Fabrication of Natural Filler Encapsulated Rigid Polyurethane Composite Foams Using Hemp-Seed Oil and its Enhanced Flame Retardancy

Abstract

Abstract Over the past few decades, polymer composites have been receiving significant interest and become a protagonist due to their enhanced properties and wide range of applications. Herein, we examined the impact of filler and flame-retardant in hemp seed oil-based rigid polyurethane foams (RPUFs) composite performance. Firstly, the hemp-seed oil (HSO) was converted to a corresponding epoxy analog, followed by a ring-opening reaction to synthesize hemp bio-polyols. The hemp polyol was then reacted with diisocyanate in the presence of commercial polyols and other foaming components to produce RPUF in a single step. In addition, different fillers like microcrystalline cellulose, alkaline lignin, titanium dioxide, and melamine (as a flame-retardant) were used in different wt.% ratio to fabricate composite foam.

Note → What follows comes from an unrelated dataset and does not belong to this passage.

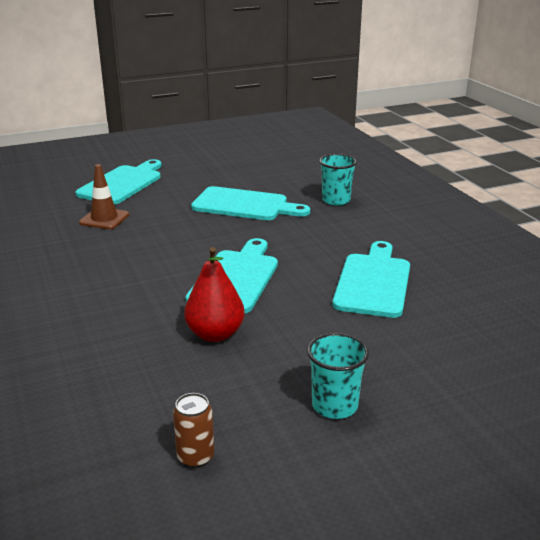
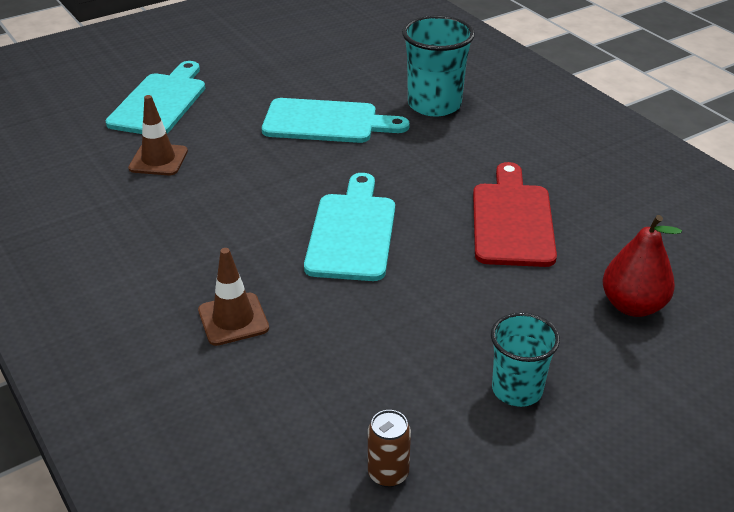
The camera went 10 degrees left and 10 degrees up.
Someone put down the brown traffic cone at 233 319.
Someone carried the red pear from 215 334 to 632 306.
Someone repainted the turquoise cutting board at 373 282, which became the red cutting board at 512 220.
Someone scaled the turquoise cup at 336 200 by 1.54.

The mechanical characteristics, thermal degradation behavior, cellular morphology, apparent density, flammability, and closed cell content of the generated composite foams were examined. Initial screening of different fillers reveals that microcrystalline cellulose significantly improves the mechanical strength up to 318 kPa. The effect of melamine as a flame-retardant in composite foam was also examined which shows the highest compression strength of 447 kPa. Significantly better anti-flaming qualities than neat foam based on HSO have been reflected using 22.15 wt.% of melamine with the lowest burning time of 4.1 sec and weight loss of 1.88 wt.%. All the composite foams showed about 90% of closed-cell content. The present work illustrates the assembly of filler-based polyurethane foam composite with anti-flaming properties from biobased feedstocks with high-performance applications.